In this sense its not quite as clear cut as saying that costs spread out [equally] over all the utility's customers. A district energy system that takes away Commercial type kWh sales from
the Utility will mostly affect other commercial users (in large part because the Decoupled Rate mechanisms that are in place in the District confine the effects of such revenue losses to other users in the same rate class - precisely so that residential customers dont end up footing the bill for Commercial customer energy efficiency measures.)

The Utility will also deal with Stranded Assets in other ways - especially for a customer who is considering onsite power (like a District Energy System). High Standby power and Demand rates will recoup many of the costs of installed equipment that won't be amortized through traditional kWh sales.

One option that exists is for the Utility to own and add the District Energy system to their rate base.

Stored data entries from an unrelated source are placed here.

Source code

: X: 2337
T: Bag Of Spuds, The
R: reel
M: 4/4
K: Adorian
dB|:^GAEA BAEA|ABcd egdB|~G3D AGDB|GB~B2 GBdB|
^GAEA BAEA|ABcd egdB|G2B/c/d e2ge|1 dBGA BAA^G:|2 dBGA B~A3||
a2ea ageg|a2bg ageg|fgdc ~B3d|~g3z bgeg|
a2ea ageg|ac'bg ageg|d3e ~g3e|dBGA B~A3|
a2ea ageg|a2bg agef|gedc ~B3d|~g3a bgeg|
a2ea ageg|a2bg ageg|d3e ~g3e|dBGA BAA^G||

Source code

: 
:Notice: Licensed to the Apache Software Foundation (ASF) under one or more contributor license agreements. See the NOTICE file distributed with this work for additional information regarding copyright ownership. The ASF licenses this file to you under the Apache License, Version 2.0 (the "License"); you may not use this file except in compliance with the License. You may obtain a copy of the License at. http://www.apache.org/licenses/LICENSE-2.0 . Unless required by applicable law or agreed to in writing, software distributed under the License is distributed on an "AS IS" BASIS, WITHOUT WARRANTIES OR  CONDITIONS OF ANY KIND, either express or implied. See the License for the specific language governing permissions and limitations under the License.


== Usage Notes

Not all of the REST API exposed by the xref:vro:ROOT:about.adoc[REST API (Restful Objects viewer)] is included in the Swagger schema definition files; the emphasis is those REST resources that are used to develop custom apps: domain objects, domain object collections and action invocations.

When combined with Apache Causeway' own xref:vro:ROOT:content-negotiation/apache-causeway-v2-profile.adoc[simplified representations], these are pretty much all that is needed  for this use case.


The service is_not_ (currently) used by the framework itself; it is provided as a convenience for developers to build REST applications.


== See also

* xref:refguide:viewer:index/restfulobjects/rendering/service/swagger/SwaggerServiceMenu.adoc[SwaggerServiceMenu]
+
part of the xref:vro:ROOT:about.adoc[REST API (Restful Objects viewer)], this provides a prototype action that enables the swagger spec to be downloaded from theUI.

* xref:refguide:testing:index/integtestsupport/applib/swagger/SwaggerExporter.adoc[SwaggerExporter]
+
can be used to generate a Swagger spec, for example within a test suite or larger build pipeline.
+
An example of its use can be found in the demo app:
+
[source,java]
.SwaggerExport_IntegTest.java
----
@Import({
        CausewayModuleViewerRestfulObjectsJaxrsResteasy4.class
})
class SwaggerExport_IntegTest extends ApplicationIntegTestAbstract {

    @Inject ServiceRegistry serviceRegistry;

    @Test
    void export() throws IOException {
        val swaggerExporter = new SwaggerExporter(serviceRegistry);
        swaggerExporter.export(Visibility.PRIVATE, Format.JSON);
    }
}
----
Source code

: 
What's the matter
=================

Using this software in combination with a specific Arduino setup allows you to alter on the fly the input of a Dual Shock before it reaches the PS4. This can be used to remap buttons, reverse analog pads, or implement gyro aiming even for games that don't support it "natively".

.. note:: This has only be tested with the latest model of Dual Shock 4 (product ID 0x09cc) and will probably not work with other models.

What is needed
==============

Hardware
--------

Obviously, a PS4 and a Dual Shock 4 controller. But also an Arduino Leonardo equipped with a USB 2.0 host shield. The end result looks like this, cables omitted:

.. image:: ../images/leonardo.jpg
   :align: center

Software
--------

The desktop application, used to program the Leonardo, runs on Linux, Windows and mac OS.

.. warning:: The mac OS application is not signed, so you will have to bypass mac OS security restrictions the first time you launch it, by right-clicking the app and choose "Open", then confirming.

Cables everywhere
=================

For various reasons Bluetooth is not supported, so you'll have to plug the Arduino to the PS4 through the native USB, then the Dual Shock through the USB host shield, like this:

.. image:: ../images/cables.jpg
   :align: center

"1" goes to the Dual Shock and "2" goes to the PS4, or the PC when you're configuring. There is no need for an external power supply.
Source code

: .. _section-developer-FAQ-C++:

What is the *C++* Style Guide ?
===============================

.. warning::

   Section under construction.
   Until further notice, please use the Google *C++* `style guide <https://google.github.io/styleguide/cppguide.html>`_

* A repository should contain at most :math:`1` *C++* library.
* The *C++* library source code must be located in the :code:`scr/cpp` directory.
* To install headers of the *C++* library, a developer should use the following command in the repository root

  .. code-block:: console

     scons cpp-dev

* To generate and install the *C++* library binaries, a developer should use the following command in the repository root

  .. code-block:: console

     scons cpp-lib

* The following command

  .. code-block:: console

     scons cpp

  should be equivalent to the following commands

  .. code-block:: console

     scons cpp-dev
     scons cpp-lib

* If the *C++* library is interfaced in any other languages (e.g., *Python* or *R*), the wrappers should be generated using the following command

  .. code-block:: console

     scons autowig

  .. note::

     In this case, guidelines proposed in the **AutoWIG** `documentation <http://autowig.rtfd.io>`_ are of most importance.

There are a lot of Cost-Benefit analysis of Distributed Generation and Mini-District Energy Systems ( Microgrids are another term that is being used with more frequency).

There are two main reasons we haven't seen more of these smaller scale Distric Energy/Microgrid configurations to date: Electric Interconnection and the Regulatory Rules.

There are an increasing number of technical approaches to the interconnection issue that will mean greater penetration of medium scale Distributed Generation (the kind big enough to power a Dist. Energy system). The Utilities will slowly have to come around to the fact that customers want to produce their own power and control their energy futures - and they wont let the one-way, top-down configuration of the Utility grid get in the way anymore.
Once the regulatory frameworks catch up to the technical realities, then the rules governing the relationship between Utility and Customer (Energy producer/deliver-er/consumer) will need to be rewritten.

Its a complicated and interesting topic, that's for sure!

 
At 5:30 PM, Blogger Richard Layman said...

Thank you so much for providing these detailed comments.

wrt this point:

One option that exists is for the Utility to own and add the District Energy system to their rate base.

since many utility companies, such as Pepco, have decoupled distribution from energy generation, do you see them getting back in the business, at least as it relates to "microgrid" production?

Note that for obvious reasons in DC, WGL, the gas utility, is a big promoter of the creation of these systems.

 
At 9:35 AM, Blogger Niebylski said...

Its certainly conceivable that Pepco (and DisCos elsewhere) could get back into the generation business - probably at small-medium scall and in a targeted fashion.

Some states allow the Distribution Companies to own generation up to a certain aggregate capacity (in CT, I think the figure is 50MW total)...so the precedent is there.

Re: Gas Companies - you're right, they would certainly stand to gain from increased overall sales, and - probably equally importantly from their standpoint - increased *summer* gas sales.